What the vaccine row tells us about the Commission's worth

Frankly Speaking

Picture of Giles Merritt
Giles Merritt

Founder of Friends of Europe

Giles Merritt argues that the vaccine debacle’s chief lesson is the need for a European Commission overhaul to confront daunting post-Covid challenges


Now the EU vaccines furore is dying down, and the European Commission’s internal blame game is abating, it’s time to draw the real lessons of the debacle. With its 65th birthday looming, is the Commission as presently structured fit for purpose?

Ursula von der Leyen has taken most of the heat for the Covid vaccines’ mismanagement. She brought to her private office a tight-knit German team that some say insulated her from a wider range of advisors, but so too did most Commission presidents before her. The real culprit is the Commission’s own culture, not von der Leyen’s leadership.

The Commission rose to the challenge when the scale of the Covid crisis became clear

Unlike a national civil service, the Brussels commission isn’t regularly shaken up by newly-elected governments. Sporadic streamlining and re-shuffles of its Directorates-General have seen it adapt to tumultuous upheavals like the fall of the Berlin Wall and the EU’s ‘Big Bang’ enlargement, but these were not genuine reforms.

Some argue that the problems created by a global pandemic are so novel that the Commission’s missteps do not warrant a radical reappraisal of its administrative and political architecture. That view, however, ignores the wider dimension of the Covid crisis, which is the EU’s economic recovery role and the prospect of it gaining tax-raising powers.

The Commission rose to the challenge when the scale of the Covid crisis became clear last spring. It saw opportunity for itself as it moved to head off intra-EU rivalries. But it failed to recognise its own practical inadequacies and its limited geopolitical vision.

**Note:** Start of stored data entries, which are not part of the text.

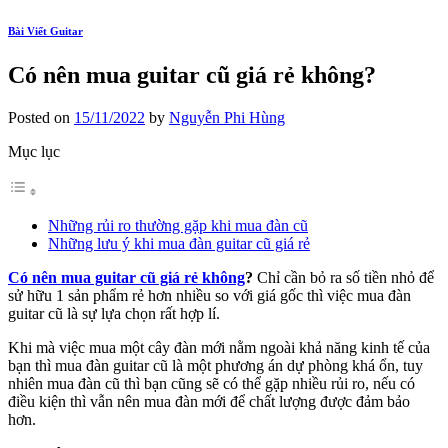
Bài Viết Guitar
Có nên mua guitar cũ giá rẻ không?
Posted on
15/11/2022
by
Nguyễn Phi Hùng
Mục lục
Những rủi ro thường gặp khi mua đàn cũ
Những lưu ý khi mua đàn guitar cũ giá rẻ
Có nên mua guitar cũ giá rẻ không
?
Chỉ cần bỏ ra số tiền nhỏ để
sử hữu 1 sản phẩm rẻ hơn nhiều so với giá gốc thì việc mua đàn
guitar cũ là sự lựa chọn rất hợp lí.
Khi mà việc mua một cây đàn mới nằm ngoài khả năng kinh tế của
bạn thì mua đàn guitar cũ là một phương án dự phòng khá ổn, tuy
nhiên mua đàn cũ thì bạn cũng sẽ có thể gặp nhiều rủi ro, nếu có
điều kiện thì vẫn nên mua đàn mới để chất lượng được đảm bảo
hơn.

The 21st century has tested the Commission and found it wanting

Hindsight is a wonderful thing. It’s easy to look back and criticise the Commission’s focus on the EU-27 while it largely ignored the world’s 150 or so poorer countries. In doing so it missed the chance to establish the EU as a foremost global saviour. China was preoccupied with stamping out the virus that had first emerged there, and the US was divided by Trump’s re-election bid.

There’s no point in discussing the how’s and why’s of the EU’s failure to seize the crisis management reins and orchestrate a global strategy. Thinking on such a grand scale is not in the Commission’s DNA, and that’s the crux of the problem.

Conceived in the late 1950s as an innovative hybrid institution that combined regulatory watchdog responsibilities with a monopoly of policy proposals, the Commission quickly became a high priesthood in the cause of European integration. Its formative years up to the mid-1990s were marked by admirable successes.

But the 21st century has tested the Commission and found it wanting – too many commissioners, too much interference from member governments, too little original thinking and a culture of omertà to cloak mismanagements and misguided decisions.

Post-pandemic Europe is going to be very different

If the Commission is to achieve the ambitions shared by many Eurocrats of becoming a more truly executive body, then it must accept root-and-branch reform. It has to open its ranks to specialists from business, academia and professionals, including journalists and communications experts. It should end the ‘lifetime employment’ awarded to those who pass the largely outmoded concours exam, and instead convect people in and out of the Commission on short-term contracts.

By the same token, member states should bow to longstanding calls to stop sending political appointees from all 27 countries. Nine could be selected by voters in a sidebar to the European Parliament elections. The precise mechanism is less important than the signal it would send.

Post-pandemic Europe (along with the rest of the world) is going to be very different. Searching questions will be asked about the nature of capitalism, social equity and present-day political arrangements. The EU institutions, and particularly the Commission, will not be allowed to stand back from the coming turmoil.